Does homeowners insurance cover mold?
Well, it’s complicated. But then insurance coverage often is. So here are generalities and then you can check your own policy and with your state’s insurance regulations.
Insurers cover mold contamination that results from sudden and unforeseen accidents, such as a burst pipe, a toilet that overflowed or a malfunctioning A/C unit—as long as you take reasonable steps to mitigate the damage.
Examples of what will be covered
· The hot water heater bursts and mold grows on the surrounding walls.
· Mold develops due to the fire company extinguishing a fire at your home.
· The dishwater goes haywire and floods your kitchen.
Most insurers do not cover mold contamination that results from the homeowner’s negligence. This includes mold from long-term leakage, moisture or water intrusion due to substandard construction, ordinary wear and tear, lack of maintenance or poorly done repairs. In other words, anything that they feel you should have/could have prevented.
Also, mold that results from a regional or storm-related flooding is not covered. You would need a separate policy for flood insurance.
Examples of what will not be covered
· Your bathtub has leaked for years and a mold infestation has resulted.
· You live in a humid climate and failed to use a dehumidifier.
· After an accidental flood or overflow, you failed to dry out everything that was waterlogged as soon as possible (i.e., immediately).
In the state of Texas, it is common that if a homeowner’s policy is used then they will require a Certificate of Mold Damage Remediation (CMDR) to insurance the remediation is complete and the mold damage is not likely to return for the same reason.
In this case, you will need need to get a mold assessment done by an inspector licensed in the state of Texas and a protocol written. You will then need to get the work done by a mold remediation company licensed in the state of Texas.
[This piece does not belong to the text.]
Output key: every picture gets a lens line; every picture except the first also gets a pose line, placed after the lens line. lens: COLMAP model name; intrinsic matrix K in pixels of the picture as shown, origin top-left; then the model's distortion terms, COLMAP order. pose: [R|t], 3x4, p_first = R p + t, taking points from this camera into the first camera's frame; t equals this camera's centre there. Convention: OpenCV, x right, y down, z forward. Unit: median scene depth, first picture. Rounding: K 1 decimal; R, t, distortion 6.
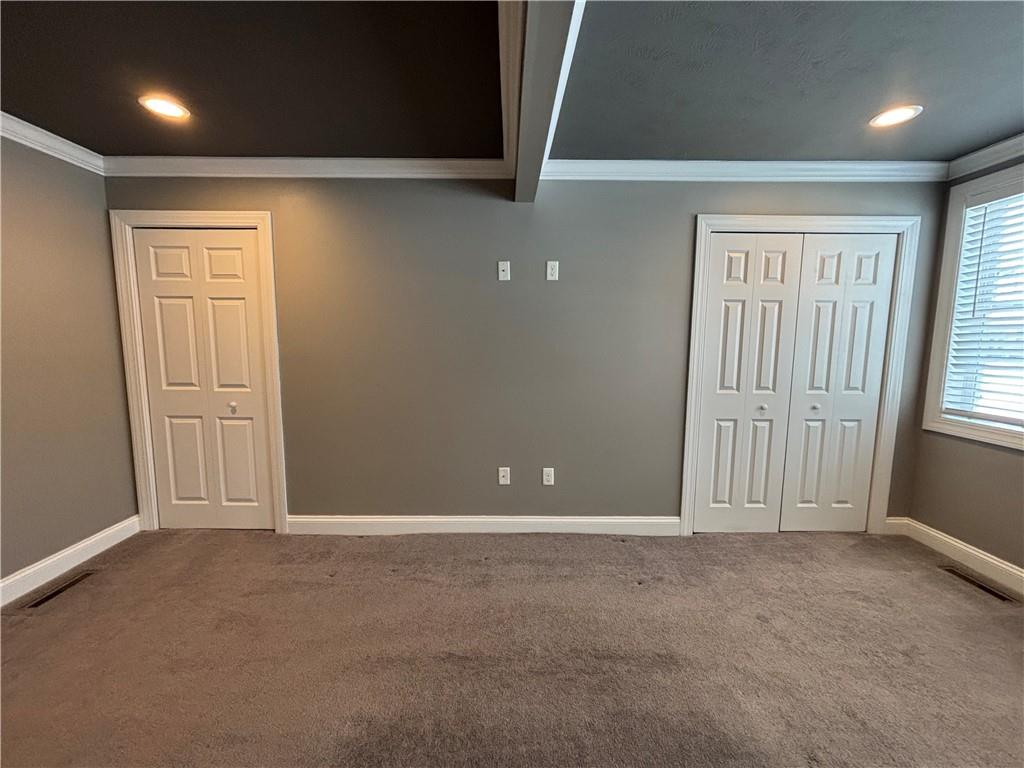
lens RADIAL K [[406.2, 0, 516.9], [0, 406.2, 388.8], [0, 0, 1]] dist [0.003788, 0.000222]
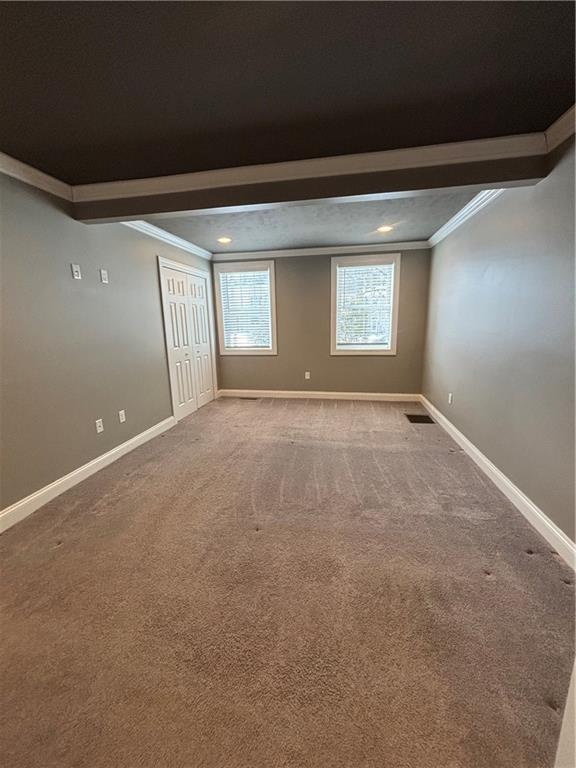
lens RADIAL K [[304.6, 0, 293.1], [0, 304.6, 385.3], [0, 0, 1]] dist [0.003788, 0.000222]
pose [[0.180258, -0.217857, 0.959190, -0.932215], [0.125349, 0.972301, 0.197278, -0.043609], [-0.975600, 0.084672, 0.202573, 0.148644]]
After the work is complete, a licensed mold consultant will need to come out and verify the work is done with a post remediation clearance inspection. Once the project is deemed complete the the mold inspector, the licensed mold remediator in charge of the project will sign their part of the CMDR within 10 days of the project being complete and then the licensed mold consultant will sign their part of the certificate.